While he was carrying out his graduate research, Bromley discovered that on-the-ground fire levels in Darfur increased dramatically during the worst periods of violence to civilians, and were far higher than that which would usually be occurring at that time of year due to farming. He realized that the presence of fire was a clear indicator of homes and land being maliciously burned, and he was proved right when the UN later spotted the same pattern during conflict in Nairobi and Georgia.

“The presence of fire doesn’t always correlate with levels of civil strife,” says Bromley, “but in my experience, if you’re seeing a lot of fire, then the fighting is very likely to be having a heavy impact on civilians.”

He’s now attempting to create a model that will automatically notify the UN of fire-accompanied conflict events. “It’s a fantastic mathematical and technological challenge,” says Bromley, but he acknowledges the need to be pragmatic. “Can I build a million-dollar system to detect conflict on the ground automatically? Yes, I probably can. But would it be wiser and more cost-effective to simply pay attention to what local people are saying in these areas? Yes, it probably is. And if it’s more cost-effective to verify local reports of conflict using satellite imagery then we’ll do that, and worry less about space-based conflict-detection systems.”

Clearing The Air
Astrophysicist Chris Bishop, who works at the University of Plymouth with Dr.
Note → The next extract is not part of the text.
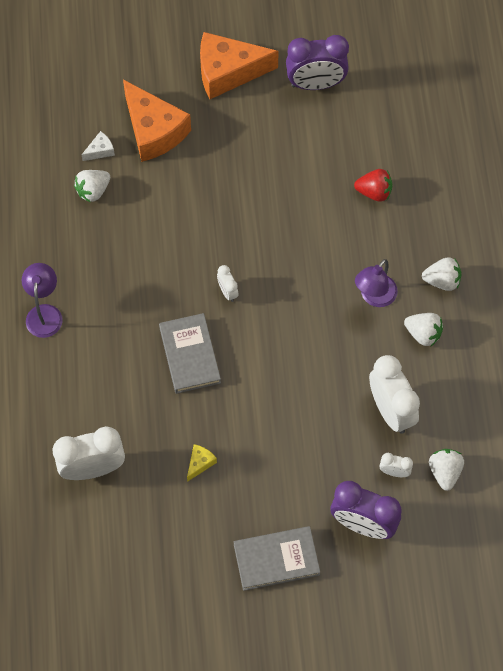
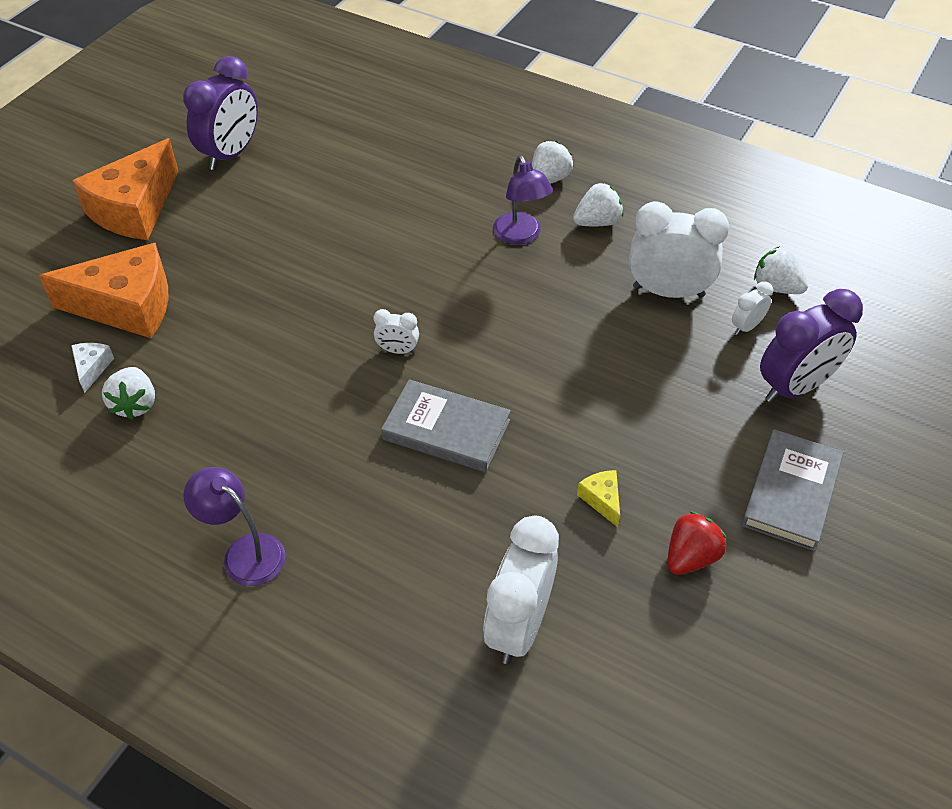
camera: 55 degrees left, 15 degrees down
(374, 192) = (400, 175): red strawberry -> red strawberry (690, 557)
Chris Lavers, usually spends his time looking at star births in images produced by a state-of-the-art telescope based in Hawaii, but the techniques he uses to compare images of stellar newborns can also be applied to satellite imagery of the Earth. “In order to work out whether anything has changed between before and after satellite images, you need to subtract one image from the other,” says Bishop. “If nothing has changed, the resulting image will be completely blank, but if something has changed, it should immediately be revealed.”

It sounds simple, but the problem with looking at both stars and the Earth from a long way away is that the Earth’s atmosphere often gets in the way. Between the time of the first image being taken and the second image being taken, the conditions in the atmosphere often change, making it a lot more difficult to compare the images,” says Bishop. “The astronomy community uses an experimental program called ISIS to balance out the blurring caused by the atmosphere so that two images can be compared,” he continues. “It had never been used in a non-astronomical context before, but Chris and I are now using it to compare satellite images of the Earth.

“It makes a real difference — the image resolution is improved by about 10 to 15 percent,. You can spot something such as a damaged hut in Sudan that might previously have been invisible.”